Portugal passes another austerity budget

Anti-austerity protesters outside the Portuguese parliament in Lisbon Protesters amassing outside the parliament building for the budget vote called the government "thieves"

The parliament of recession-struck Portugal has passed a budget promising another year of austerity measures.

The coalition government ensured enough discipline to muster a majority despite every opposition party voting against.

The budget, which includes the biggest tax rises in the country's recent history, was opposed by thousands of protesters surrounding the parliament.

The government wants to cut its deficit from 5% of economic output this year to 4.5% next - as required by its bailout.

Portugal's economy is projected to shrink 3% this year, after contracting 1.7% in 2011, but the government hopes the recession will moderate to a 1% decline next year.

However, some economists consider this growth forecast optimistic, and the Organisation for Economic Co-operation and Development on Tuesday predicted a 1.8% contraction.

A significantly sharper recession could see the government making no inroads in its deficit, despite the austerity measures contained in its latest budget.

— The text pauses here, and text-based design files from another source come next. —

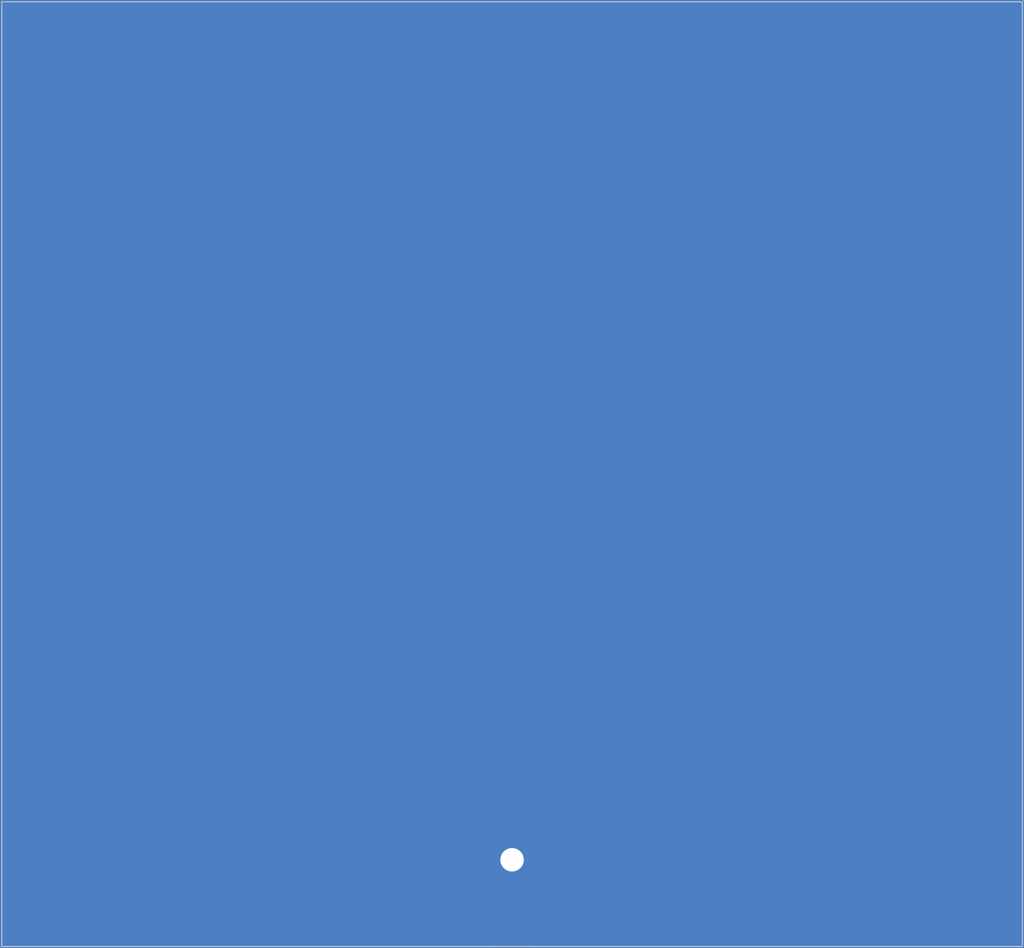
<source format=kicad_pcb>
(kicad_pcb
	(version 20241229)
	(generator "pcbnew")
	(generator_version "9.0")
	(general
		(thickness 1.6)
		(legacy_teardrops no)
	)
	(paper "A4")
	(layers
		(0 "F.Cu" signal)
		(2 "B.Cu" signal)
		(9 "F.Adhes" user "F.Adhesive")
		(11 "B.Adhes" user "B.Adhesive")
		(13 "F.Paste" user)
		(15 "B.Paste" user)
		(5 "F.SilkS" user "F.Silkscreen")
		(7 "B.SilkS" user "B.Silkscreen")
		(1 "F.Mask" user)
		(3 "B.Mask" user)
		(17 "Dwgs.User" user "User.Drawings")
		(19 "Cmts.User" user "User.Comments")
		(21 "Eco1.User" user "User.Eco1")
		(23 "Eco2.User" user "User.Eco2")
		(25 "Edge.Cuts" user)
		(27 "Margin" user)
		(31 "F.CrtYd" user "F.Courtyard")
		(29 "B.CrtYd" user "B.Courtyard")
		(35 "F.Fab" user)
		(33 "B.Fab" user)
		(39 "User.1" user)
		(41 "User.2" user)
		(43 "User.3" user)
		(45 "User.4" user)
	)
	(setup
		(pad_to_mask_clearance 0)
		(allow_soldermask_bridges_in_footprints no)
		(tenting front back)
		(pcbplotparams
			(layerselection 0x00000000_00000000_55555555_5755555d)
			(plot_on_all_layers_selection 0x00000000_00000000_00000000_00000000)
			(disableapertmacros no)
			(usegerberextensions no)
			(usegerberattributes yes)
			(usegerberadvancedattributes yes)
			(creategerberjobfile yes)
			(dashed_line_dash_ratio 12.000000)
			(dashed_line_gap_ratio 3.000000)
			(svgprecision 4)
			(plotframeref no)
			(mode 1)
			(useauxorigin no)
			(hpglpennumber 1)
			(hpglpenspeed 20)
			(hpglpendiameter 15.000000)
			(pdf_front_fp_property_popups yes)
			(pdf_back_fp_property_popups yes)
			(pdf_metadata yes)
			(pdf_single_document no)
			(dxfpolygonmode yes)
			(dxfimperialunits yes)
			(dxfusepcbnewfont yes)
			(psnegative no)
			(psa4output no)
			(plot_black_and_white yes)
			(plotinvisibletext no)
			(sketchpadsonfab no)
			(plotpadnumbers no)
			(hidednponfab no)
			(sketchdnponfab yes)
			(crossoutdnponfab yes)
			(subtractmaskfromsilk no)
			(outputformat 1)
			(mirror no)
			(drillshape 0)
			(scaleselection 1)
			(outputdirectory "Gerberfiles for 2.38 GHz/")
		)
	)
	(net 0 "")
	(net 1 "ground")
	(gr_line
		(start 84.4 87.3)
		(end 99.9 87.3)
		(stroke
			(width 0.2)
			(type solid)
		)
		(layer "F.Cu")
		(uuid "11f7e77c-ba10-4f43-beff-0b4a58e531b7")
	)
	(gr_line
		(start 99.9 87.3)
		(end 99.9 77.3)
		(stroke
			(width 0.2)
			(type solid)
		)
		(layer "F.Cu")
		(uuid "15b0a68e-abbb-4421-ab8f-269733d7ce09")
	)
	(gr_line
		(start 100.9 77.3)
		(end 100.9 95.8)
		(stroke
			(width 0.2)
			(type solid)
		)
		(layer "F.Cu")
		(uuid "16df2689-fb02-4de7-9d20-5d92f52949dd")
	)
	(gr_line
		(start 119.4 87.3)
		(end 119.4 57.9)
		(stroke
			(width 0.2)
			(type solid)
		)
		(layer "F.Cu")
		(uuid "1706e76a-1a43-4153-bcdd-e13140ab22b8")
	)
	(gr_line
		(start 119.4 57.9)
		(end 84.4 57.9)
		(stroke
			(width 0.2)
			(type solid)
		)
		(layer "F.Cu")
		(uuid "23d850e3-634a-41fe-9f50-6542e8be41da")
	)
	(gr_line
		(start 99.9 77.3)
		(end 100.9 77.3)
		(stroke
			(width 0.2)
			(type solid)
		)
		(layer "F.Cu")
		(uuid "307008d9-7111-45ce-9086-e1d4abfd9b02")
	)
	(gr_line
		(start 102.9 95.8)
		(end 102.9 77.3)
		(stroke
			(width 0.2)
			(type solid)
		)
		(layer "F.Cu")
		(uuid "3aa17c85-7d5d-49dc-90ed-987b3ec747f3")
	)
	(gr_line
		(start 84.4 57.9)
		(end 84.4 87.3)
		(stroke
			(width 0.2)
			(type solid)
		)
		(layer "F.Cu")
		(uuid "67041c88-c903-4973-8c47-cbe4e9eb2126")
	)
	(gr_line
		(start 102.9 77.3)
		(end 103.9 77.3)
		(stroke
			(width 0.2)
			(type solid)
		)
		(layer "F.Cu")
		(uuid "76f6540d-be31-483e-bd16-fb1fdd717f1b")
	)
	(gr_line
		(start 103.9 87.3)
		(end 119.4 87.3)
		(stroke
			(width 0.2)
			(type solid)
		)
		(layer "F.Cu")
		(uuid "9e1bcce5-9b53-4902-891e-c440afbabb98")
	)
	(gr_line
		(start 100.9 95.8)
		(end 102.9 95.8)
		(stroke
			(width 0.2)
			(type solid)
		)
		(layer "F.Cu")
		(uuid "a474a0f3-5574-40cb-ae36-515ebcc8f175")
	)
	(gr_line
		(start 103.9 77.3)
		(end 103.9 87.3)
		(stroke
			(width 0.2)
			(type solid)
		)
		(layer "F.Cu")
		(uuid "decd207c-8019-4a96-9217-a8ce8a0196cc")
	)
	(gr_poly
		(pts
			(xy 84.4 87.3) (xy 84.4 57.9) (xy 119.4 57.9) (xy 119.4 87.3) (xy 103.9 87.3) (xy 103.9 77.3) (xy 102.9 77.3)
			(xy 102.9 95.8) (xy 100.9 95.8) (xy 100.9 77.3) (xy 99.9 77.3) (xy 99.9 87.3)
		)
		(stroke
			(width 0.2)
			(type solid)
		)
		(fill yes)
		(layer "F.Cu")
		(uuid "fa74fa02-0646-41cd-aa58-6b2dad6a42c8")
	)
	(gr_line
		(start 103.4 77.3)
		(end 103.9 77.3)
		(stroke
			(width 0.2)
			(type default)
		)
		(layer "F.Cu")
		(uuid "fbb618af-b9af-4e5f-9b7b-6af866a34b5b")
	)
	(gr_poly
		(pts
			(xy 73.65 43.5) (xy 130.15 43.5) (xy 130.15 95.8) (xy 73.65 95.8)
		)
		(stroke
			(width 0.2)
			(type solid)
		)
		(fill yes)
		(layer "B.Cu")
		(uuid "b6e6a34c-978f-4496-9c07-9ed100e5a300")
	)
	(gr_rect
		(start 73.65 43.5)
		(end 130.15 95.8)
		(stroke
			(width 0.2)
			(type default)
		)
		(fill no)
		(layer "B.Cu")
		(uuid "e730c845-7259-4c6c-80fb-4e447e35b7e0")
	)
	(gr_rect
		(start 73.65 43.5)
		(end 130.15 95.8)
		(stroke
			(width 0.05)
			(type solid)
		)
		(fill no)
		(layer "Edge.Cuts")
		(uuid "8f9e14fe-09be-4373-a2c3-caf835b8c110")
	)
	(via
		(at 101.9 91)
		(size 1.6)
		(drill 1.3)
		(layers "F.Cu" "B.Cu")
		(net 0)
		(uuid "492ba4a8-934c-4c27-91c2-4246b86de45a")
	)
	(zone
		(net 0)
		(net_name "")
		(layer "B.Cu")
		(uuid "57cbaf08-8eb3-4065-b748-37487340d272")
		(name "GND")
		(hatch edge 0.5)
		(connect_pads
			(clearance 0)
		)
		(min_thickness 0.25)
		(filled_areas_thickness no)
		(fill
			(thermal_gap 0.5)
			(thermal_bridge_width 0.5)
			(island_removal_mode 1)
			(island_area_min 10)
		)
		(polygon
			(pts
				(xy 73.65 43.5) (xy 73.65 95.8) (xy 130.15 95.8) (xy 130.15 43.5)
			)
		)
	)
	(zone
		(net 1)
		(net_name "ground")
		(layer "B.Cu")
		(uuid "60f3d840-5ef1-412c-95ab-ccb5f9577183")
		(name "GND")
		(hatch edge 0.5)
		(priority 4)
		(connect_pads
			(clearance 0)
		)
		(min_thickness 0.25)
		(filled_areas_thickness no)
		(fill
			(thermal_gap 0.5)
			(thermal_bridge_width 0.5)
			(island_removal_mode 1)
			(island_area_min 10)
		)
		(polygon
			(pts
				(xy 73.65 43.5) (xy 73.65 95.8) (xy 130.15 95.8) (xy 130.15 43.5)
			)
		)
	)
	(zone
		(net 1)
		(net_name "ground")
		(layer "B.Cu")
		(uuid "b9cb78a6-b130-4ce0-b345-56fa907c8069")
		(name "GND")
		(hatch edge 0.5)
		(priority 2)
		(connect_pads
			(clearance 0)
		)
		(min_thickness 0.25)
		(filled_areas_thickness no)
		(fill
			(thermal_gap 0.5)
			(thermal_bridge_width 0.5)
			(island_removal_mode 1)
			(island_area_min 10)
		)
		(polygon
			(pts
				(xy 73.65 43.5) (xy 130.15 43.5) (xy 130.15 95.8) (xy 73.65 95.8)
			)
		)
	)
	(zone
		(net 0)
		(net_name "")
		(layer "B.Cu")
		(uuid "bb640802-e89d-48cb-aeb8-9afcd3e2b6ac")
		(name "GND")
		(hatch edge 0.5)
		(priority 3)
		(connect_pads
			(clearance 0)
		)
		(min_thickness 0.25)
		(filled_areas_thickness no)
		(fill
			(thermal_gap 0.5)
			(thermal_bridge_width 0.5)
			(island_removal_mode 1)
			(island_area_min 10)
		)
		(polygon
			(pts
				(xy 73.65 43.5) (xy 130.15 43.5) (xy 130.15 95.8) (xy 73.65 95.8)
			)
		)
	)
	(zone
		(net 0)
		(net_name "")
		(layer "B.Cu")
		(uuid "fc73f27e-1758-488d-ba50-d9bf07d47d41")
		(name "GND")
		(hatch edge 0.5)
		(priority 1)
		(connect_pads
			(clearance 0)
		)
		(min_thickness 0.25)
		(filled_areas_thickness no)
		(fill
			(thermal_gap 0.5)
			(thermal_bridge_width 0.5)
			(island_removal_mode 1)
			(island_area_min 10)
		)
		(polygon
			(pts
				(xy 73.65 43.5) (xy 130.15 43.5) (xy 130.15 95.8) (xy 73.65 95.8)
			)
		)
	)
	(embedded_fonts no)
)

</source>
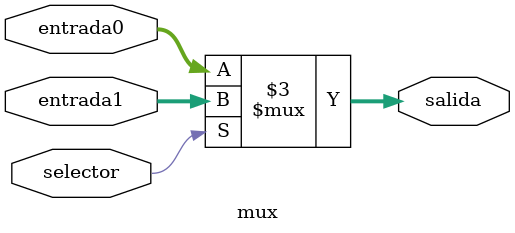
<source format=v>
module mux#(parameter W = 32)(input selector, input [W-1:0] entrada0, input [W-1:0] entrada1, output reg [W-1:0]salida);

always@(*)
begin	
	if(selector)begin
		salida <= entrada1;
		end
	else begin
		salida <= entrada0;
		end
end
endmodule


</source>
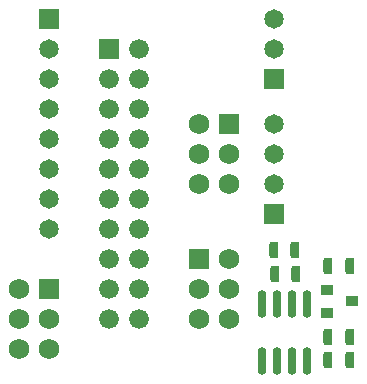
<source format=gts>
G04 Layer_Color=8388736*
%FSLAX25Y25*%
%MOIN*%
G70*
G01*
G75*
G04:AMPARAMS|DCode=29|XSize=56mil|YSize=30mil|CornerRadius=9mil|HoleSize=0mil|Usage=FLASHONLY|Rotation=90.000|XOffset=0mil|YOffset=0mil|HoleType=Round|Shape=RoundedRectangle|*
%AMROUNDEDRECTD29*
21,1,0.05600,0.01200,0,0,90.0*
21,1,0.03800,0.03000,0,0,90.0*
1,1,0.01800,0.00600,0.01900*
1,1,0.01800,0.00600,-0.01900*
1,1,0.01800,-0.00600,-0.01900*
1,1,0.01800,-0.00600,0.01900*
%
%ADD29ROUNDEDRECTD29*%
%ADD30O,0.02962X0.09261*%
%ADD31R,0.04143X0.03750*%
%ADD32C,0.06899*%
%ADD33R,0.06899X0.06899*%
%ADD34C,0.06506*%
%ADD35R,0.06506X0.06506*%
%ADD36C,0.06584*%
%ADD37R,0.06584X0.06584*%
D29*
X433071Y246063D02*
D03*
X440271D02*
D03*
X433071Y253937D02*
D03*
X440271D02*
D03*
X422104Y282913D02*
D03*
X414904D02*
D03*
X415241Y275039D02*
D03*
X422441D02*
D03*
X433071Y277559D02*
D03*
X440271D02*
D03*
D30*
X411004Y245905D02*
D03*
X416004D02*
D03*
X421004D02*
D03*
X426004D02*
D03*
X411004Y264803D02*
D03*
X416004D02*
D03*
X421004D02*
D03*
X426004D02*
D03*
D31*
X441002Y265748D02*
D03*
X432734Y262008D02*
D03*
Y269488D02*
D03*
D32*
X400000Y280000D02*
D03*
X390000Y260000D02*
D03*
Y270000D02*
D03*
X400000D02*
D03*
Y260000D02*
D03*
X330000Y270000D02*
D03*
X340000Y250000D02*
D03*
Y260000D02*
D03*
X330000D02*
D03*
Y250000D02*
D03*
X390000Y325000D02*
D03*
X400000Y305000D02*
D03*
Y315000D02*
D03*
X390000D02*
D03*
Y305000D02*
D03*
D33*
Y280000D02*
D03*
X340000Y270000D02*
D03*
X400000Y325000D02*
D03*
D34*
X415000D02*
D03*
Y315000D02*
D03*
Y305000D02*
D03*
Y350000D02*
D03*
Y360000D02*
D03*
X340000Y350000D02*
D03*
Y340000D02*
D03*
Y330000D02*
D03*
Y320000D02*
D03*
Y310000D02*
D03*
Y300000D02*
D03*
Y290000D02*
D03*
D35*
X415000Y295000D02*
D03*
Y340000D02*
D03*
X340000Y360000D02*
D03*
D36*
X370000Y260000D02*
D03*
X360000D02*
D03*
X370000Y270000D02*
D03*
X360000D02*
D03*
X370000Y280000D02*
D03*
X360000D02*
D03*
X370000Y290000D02*
D03*
X360000D02*
D03*
X370000Y300000D02*
D03*
X360000D02*
D03*
X370000Y310000D02*
D03*
X360000D02*
D03*
X370000Y320000D02*
D03*
X360000D02*
D03*
X370000Y330000D02*
D03*
X360000D02*
D03*
X370000Y340000D02*
D03*
X360000D02*
D03*
X370000Y350000D02*
D03*
D37*
X360000D02*
D03*
M02*

</source>
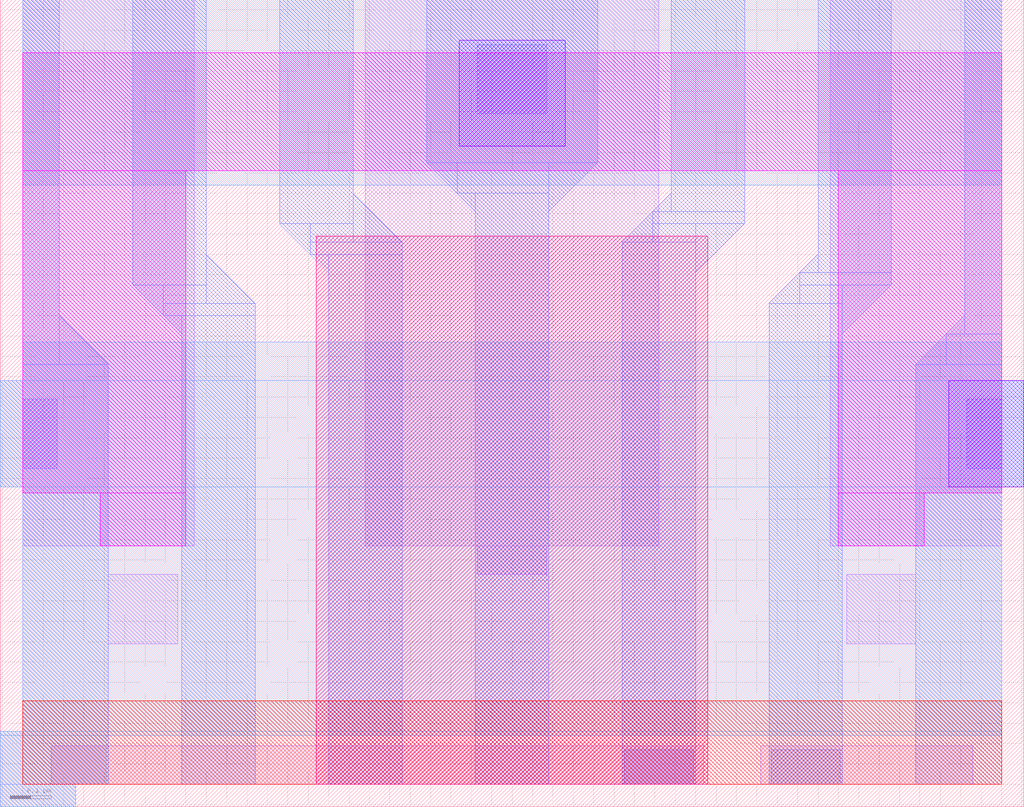
<source format=lef>
# Copyright 2020 The SkyWater PDK Authors
#
# Licensed under the Apache License, Version 2.0 (the "License");
# you may not use this file except in compliance with the License.
# You may obtain a copy of the License at
#
#     https://www.apache.org/licenses/LICENSE-2.0
#
# Unless required by applicable law or agreed to in writing, software
# distributed under the License is distributed on an "AS IS" BASIS,
# WITHOUT WARRANTIES OR CONDITIONS OF ANY KIND, either express or implied.
# See the License for the specific language governing permissions and
# limitations under the License.
#
# SPDX-License-Identifier: Apache-2.0

VERSION 5.7 ;
  NOWIREEXTENSIONATPIN ON ;
  DIVIDERCHAR "/" ;
  BUSBITCHARS "[]" ;
MACRO sky130_fd_bd_sram__sram_dp_colend_opt6
  CLASS BLOCK ;
  FOREIGN sky130_fd_bd_sram__sram_dp_colend_opt6 ;
  ORIGIN  0.055000  0.055000 ;
  SIZE  2.510000 BY  1.980000 ;
  OBS
    LAYER li1 ;
      RECT 0.000000 0.585000 0.420000 1.925000 ;
      RECT 0.070000 0.000000 1.670000 0.095000 ;
      RECT 0.210000 0.345000 0.380000 0.515000 ;
      RECT 0.840000 0.585000 1.560000 1.925000 ;
      RECT 1.115000 0.515000 1.285000 0.585000 ;
      RECT 1.810000 0.000000 2.330000 0.095000 ;
      RECT 1.980000 0.585000 2.400000 1.925000 ;
      RECT 2.020000 0.345000 2.190000 0.515000 ;
    LAYER mcon ;
      RECT 0.000000 0.775000 0.085000 0.945000 ;
      RECT 1.115000 1.645000 1.285000 1.815000 ;
      RECT 1.475000 0.000000 1.645000 0.085000 ;
      RECT 1.835000 0.000000 2.005000 0.085000 ;
      RECT 2.315000 0.775000 2.400000 0.945000 ;
    LAYER met1 ;
      POLYGON  0.090000  1.150000 0.210000 1.030000 0.090000 1.030000 ;
      POLYGON  0.270000  1.225000 0.345000 1.225000 0.345000 1.150000 ;
      POLYGON  0.345000  1.150000 0.390000 1.150000 0.390000 1.105000 ;
      POLYGON  0.450000  1.300000 0.570000 1.180000 0.450000 1.180000 ;
      POLYGON  0.630000  1.375000 0.705000 1.375000 0.705000 1.300000 ;
      POLYGON  0.705000  1.300000 0.750000 1.300000 0.750000 1.255000 ;
      POLYGON  0.810000  1.450000 0.930000 1.330000 0.810000 1.330000 ;
      POLYGON  0.990000  1.525000 1.065000 1.525000 1.065000 1.450000 ;
      POLYGON  1.065000  1.450000 1.110000 1.450000 1.110000 1.405000 ;
      POLYGON  1.290000  1.525000 1.410000 1.525000 1.290000 1.405000 ;
      POLYGON  1.545000  1.405000 1.545000 1.330000 1.470000 1.330000 ;
      POLYGON  1.590000  1.450000 1.590000 1.405000 1.545000 1.405000 ;
      POLYGON  1.650000  1.375000 1.770000 1.375000 1.650000 1.255000 ;
      POLYGON  1.905000  1.255000 1.905000 1.180000 1.830000 1.180000 ;
      POLYGON  1.950000  1.300000 1.950000 1.255000 1.905000 1.255000 ;
      POLYGON  2.010000  1.225000 2.130000 1.225000 2.010000 1.105000 ;
      POLYGON  2.265000  1.105000 2.265000 1.030000 2.190000 1.030000 ;
      POLYGON  2.310000  1.150000 2.310000 1.105000 2.265000 1.105000 ;
      RECT -0.055000 -0.055000 0.130000 0.000000 ;
      RECT -0.055000  0.000000 0.210000 0.130000 ;
      RECT -0.055000  0.730000 0.210000 0.990000 ;
      RECT  0.000000  0.130000 0.210000 0.730000 ;
      RECT  0.000000  0.990000 0.210000 1.030000 ;
      RECT  0.000000  1.030000 0.090000 1.925000 ;
      RECT  0.270000  1.225000 0.450000 1.925000 ;
      RECT  0.345000  1.150000 0.570000 1.180000 ;
      RECT  0.345000  1.180000 0.450000 1.225000 ;
      RECT  0.390000  0.000000 0.570000 1.150000 ;
      RECT  0.630000  1.375000 0.810000 1.925000 ;
      RECT  0.705000  1.300000 0.930000 1.330000 ;
      RECT  0.705000  1.330000 0.810000 1.375000 ;
      RECT  0.750000  0.000000 0.930000 1.300000 ;
      RECT  0.990000  1.525000 1.410000 1.925000 ;
      RECT  1.065000  1.450000 1.290000 1.525000 ;
      RECT  1.110000  0.000000 1.290000 1.450000 ;
      RECT  1.470000  0.000000 1.650000 1.330000 ;
      RECT  1.545000  1.330000 1.650000 1.375000 ;
      RECT  1.545000  1.375000 1.770000 1.405000 ;
      RECT  1.590000  1.405000 1.770000 1.925000 ;
      RECT  1.830000  0.000000 2.010000 1.180000 ;
      RECT  1.905000  1.180000 2.010000 1.225000 ;
      RECT  1.905000  1.225000 2.130000 1.255000 ;
      RECT  1.950000  1.255000 2.130000 1.925000 ;
      RECT  2.190000  0.000000 2.400000 0.730000 ;
      RECT  2.190000  0.730000 2.455000 0.990000 ;
      RECT  2.190000  0.990000 2.400000 1.030000 ;
      RECT  2.265000  1.030000 2.400000 1.105000 ;
      RECT  2.310000  1.105000 2.400000 1.925000 ;
    LAYER met2 ;
      RECT -0.055000 -0.055000 0.130000 0.000000 ;
      RECT -0.055000  0.000000 0.205000 0.120000 ;
      RECT -0.055000  0.120000 2.400000 0.130000 ;
      RECT -0.055000  0.730000 2.455000 0.990000 ;
      RECT  0.000000  0.130000 2.400000 0.730000 ;
      RECT  0.000000  0.990000 2.400000 1.085000 ;
      RECT  0.000000  1.470000 2.400000 1.925000 ;
    LAYER met3 ;
      RECT 0.000000 0.000000 2.400000 0.205000 ;
    LAYER nwell ;
      RECT 0.720000 0.000000 1.680000 1.345000 ;
    LAYER pwell ;
      RECT 0.000000 0.715000 0.400000 1.505000 ;
      RECT 0.000000 1.505000 2.400000 1.795000 ;
      RECT 0.190000 0.585000 0.400000 0.715000 ;
    LAYER pwell ;
      RECT 2.000000 0.585000 2.210000 0.715000 ;
      RECT 2.000000 0.715000 2.400000 1.505000 ;
    LAYER via ;
      RECT 1.070000 1.565000 1.330000 1.825000 ;
      RECT 2.270000 0.730000 2.455000 0.990000 ;
  END
END sky130_fd_bd_sram__sram_dp_colend_opt6
END LIBRARY

</source>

The government also expects unemployment to rise from 15.7% to 16.4% of the workforce over the coming year.

'Enormous' tax cuts

Because of the recession, tax revenues in the current financial year have already fallen short of government targets, necessitating the higher tax rates in the new budget.

Antonio Jose Seguro, leader of the opposition Socialist party, dubbed the tax rises a "fiscal nuclear bomb for Portugal".

The measures in the budget include:

  • a rise in the standard income tax rate from 24.5% to 28.5%
  • a rise in the top rate from 46.5% to 48%, plus a special 2.5% "social solidarity" tax
  • a lowering of the threshold for the top rate from 153,300 euros (£123,700; $198,200) to 80,000 euros (£65,000; $104,000)
  • an additional 3.5% surcharge on all incomes in 2013

The tax rises are equivalent to more than a month's wages for most Portuguese workers, and aim to increase government revenues by 30%.

Finance Minister Vitor Gaspar conceded that the tax rises were "enormous", but also called them "another determined step toward recovery".

Meanwhile, spending is also being cut by 2.7bn euros.

Last year the Socialists agreed to abstain on what was also a contentious austerity budget vote.

It was a previous Socialist government that originally turned to the eurozone and International Monetary Fund in 2011 for a bailout, under the terms of which Portugal must get its overspending back under control.

Portugal has already received 61bn euros of its total 78bn-euro bailout.